With more than sixty independent schools having notified the Government of their intention to withdraw from the Teachers Pension Scheme by July 2019, attention is now turning to the alternative provision which schools are putting in place. Governors who have never before had to make decisions about pension provision for teachers in their school are now responsible for choosing alternative arrangements. But concerns have been expressed by schools and advisers that not all governors are ‘shopping around’ for the best scheme, and not all are seeking expert financial advice to help them judge between different pension arrangements, including potentially offering a ‘hybrid’ arrangement where some teachers remain in the TPS.
Like many independent schools, Taunton School in Somerset has responded to the increase in employer pension contributions by reviewing its pension arrangements. Having taken financial advice, it has set up a ‘hybrid’ arrangement which allows staff to stay in the TPS if they are prepared to fund the increased contributions, or to opt out and receive a package of similar value payable into a private pension. Having looked at the range of options, Taunton School opted to use mutual insurer Royal London as their pension provider.

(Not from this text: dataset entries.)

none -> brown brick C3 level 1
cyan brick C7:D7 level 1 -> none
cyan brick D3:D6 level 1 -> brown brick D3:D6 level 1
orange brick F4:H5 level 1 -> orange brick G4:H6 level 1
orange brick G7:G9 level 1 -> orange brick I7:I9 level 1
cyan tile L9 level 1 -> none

Taunton School’s Chief Operating Officer, Nicola Miller, said:
‘We have all been on a steep learning curve when it comes to pensions. When we talked to our colleagues, we found that they wanted a range of different things. Some wanted to remain in the TPS and were prepared to pay extra to do so. Some were happy to opt out of the TPS and have us pay contributions into a private pension, whilst a few wanted to pull out of pensions altogether. We benefited from taking expert advice and from talking to a range of pension providers before setting up an arrangement that we think works best for our people’.

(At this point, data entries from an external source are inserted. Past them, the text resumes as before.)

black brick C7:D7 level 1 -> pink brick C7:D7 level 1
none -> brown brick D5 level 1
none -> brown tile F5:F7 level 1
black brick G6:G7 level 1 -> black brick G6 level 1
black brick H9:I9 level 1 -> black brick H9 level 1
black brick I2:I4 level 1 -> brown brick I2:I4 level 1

Sarah Searle, an IFA at Milsted Langdon, who specialises in pensions for teachers said:
‘Independent schools face complex decisions about the right pension arrangement for their staff, and many governors will not have the experience to make that choice without taking advice. The alternative pension arrangements on offer can vary in things like the amount they take in charges, the range of investment funds that are available and the options for members at retirement. Pension providers also vary in how much help they will give to individual schools in setting up a new arrangement. If schools want to look after their staff, it is vital that they take expert advice and look at a range of options before making a decision’.
Steve Webb, former pensions minister and now Director of Policy at Royal London said:
‘Until relatively recently, most of those responsible for running independent schools have not really had to give much thought to pensions. But increased cost pressures from government have led more schools to review their pension arrangements. This is a complex business, and there’s no single solution that will necessarily be right for all schools. Teachers will expect their schools to have taken advice and shopped around for the scheme that best meets their needs’.